## DIRECTIONS FOR THIS TASK
Without the pictures, print each of the records below exactly as it appears.

^^^^^^^^

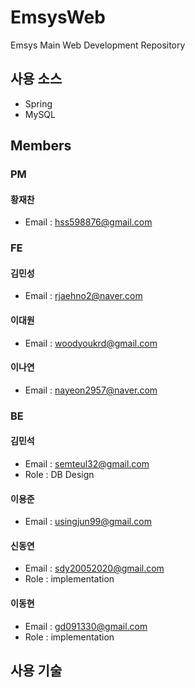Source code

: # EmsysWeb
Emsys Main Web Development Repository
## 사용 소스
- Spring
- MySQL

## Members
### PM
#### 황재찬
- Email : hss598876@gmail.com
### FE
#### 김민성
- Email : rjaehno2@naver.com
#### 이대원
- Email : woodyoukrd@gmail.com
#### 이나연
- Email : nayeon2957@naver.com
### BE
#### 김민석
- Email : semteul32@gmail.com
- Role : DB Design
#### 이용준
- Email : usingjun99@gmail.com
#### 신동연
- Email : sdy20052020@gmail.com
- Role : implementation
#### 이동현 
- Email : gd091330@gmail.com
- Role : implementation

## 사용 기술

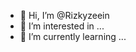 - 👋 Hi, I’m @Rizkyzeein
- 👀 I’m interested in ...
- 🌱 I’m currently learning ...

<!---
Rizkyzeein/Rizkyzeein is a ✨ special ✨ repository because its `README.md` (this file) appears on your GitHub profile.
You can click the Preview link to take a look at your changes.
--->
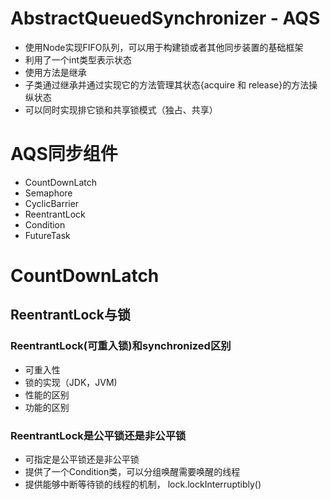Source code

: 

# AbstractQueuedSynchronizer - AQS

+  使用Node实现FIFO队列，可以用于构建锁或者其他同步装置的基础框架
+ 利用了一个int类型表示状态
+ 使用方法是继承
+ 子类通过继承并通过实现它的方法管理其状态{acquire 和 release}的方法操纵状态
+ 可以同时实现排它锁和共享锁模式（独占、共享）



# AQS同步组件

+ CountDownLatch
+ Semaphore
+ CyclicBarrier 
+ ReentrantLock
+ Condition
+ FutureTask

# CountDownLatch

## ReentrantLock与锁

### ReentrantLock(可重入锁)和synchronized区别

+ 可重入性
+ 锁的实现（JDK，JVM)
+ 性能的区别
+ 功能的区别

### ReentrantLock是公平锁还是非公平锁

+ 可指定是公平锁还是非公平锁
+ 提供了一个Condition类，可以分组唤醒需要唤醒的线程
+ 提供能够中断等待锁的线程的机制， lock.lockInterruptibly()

^^^^^^^^

## TASK RESULT
Source code

: # EmsysWeb
Emsys Main Web Development Repository
## 사용 소스
- Spring
- MySQL

## Members
### PM
#### 황재찬
- Email : hss598876@gmail.com
### FE
#### 김민성
- Email : rjaehno2@naver.com
#### 이대원
- Email : woodyoukrd@gmail.com
#### 이나연
- Email : nayeon2957@naver.com
### BE
#### 김민석
- Email : semteul32@gmail.com
- Role : DB Design
#### 이용준
- Email : usingjun99@gmail.com
#### 신동연
- Email : sdy20052020@gmail.com
- Role : implementation
#### 이동현 
- Email : gd091330@gmail.com
- Role : implementation

## 사용 기술

 - 👋 Hi, I’m @Rizkyzeein
- 👀 I’m interested in ...
- 🌱 I’m currently learning ...

<!---
Rizkyzeein/Rizkyzeein is a ✨ special ✨ repository because its `README.md` (this file) appears on your GitHub profile.
You can click the Preview link to take a look at your changes.
--->
Source code

: 

# AbstractQueuedSynchronizer - AQS

+  使用Node实现FIFO队列，可以用于构建锁或者其他同步装置的基础框架
+ 利用了一个int类型表示状态
+ 使用方法是继承
+ 子类通过继承并通过实现它的方法管理其状态{acquire 和 release}的方法操纵状态
+ 可以同时实现排它锁和共享锁模式（独占、共享）



# AQS同步组件

+ CountDownLatch
+ Semaphore
+ CyclicBarrier 
+ ReentrantLock
+ Condition
+ FutureTask

# CountDownLatch

## ReentrantLock与锁

### ReentrantLock(可重入锁)和synchronized区别

+ 可重入性
+ 锁的实现（JDK，JVM)
+ 性能的区别
+ 功能的区别

### ReentrantLock是公平锁还是非公平锁

+ 可指定是公平锁还是非公平锁
+ 提供了一个Condition类，可以分组唤醒需要唤醒的线程
+ 提供能够中断等待锁的线程的机制， lock.lockInterruptibly()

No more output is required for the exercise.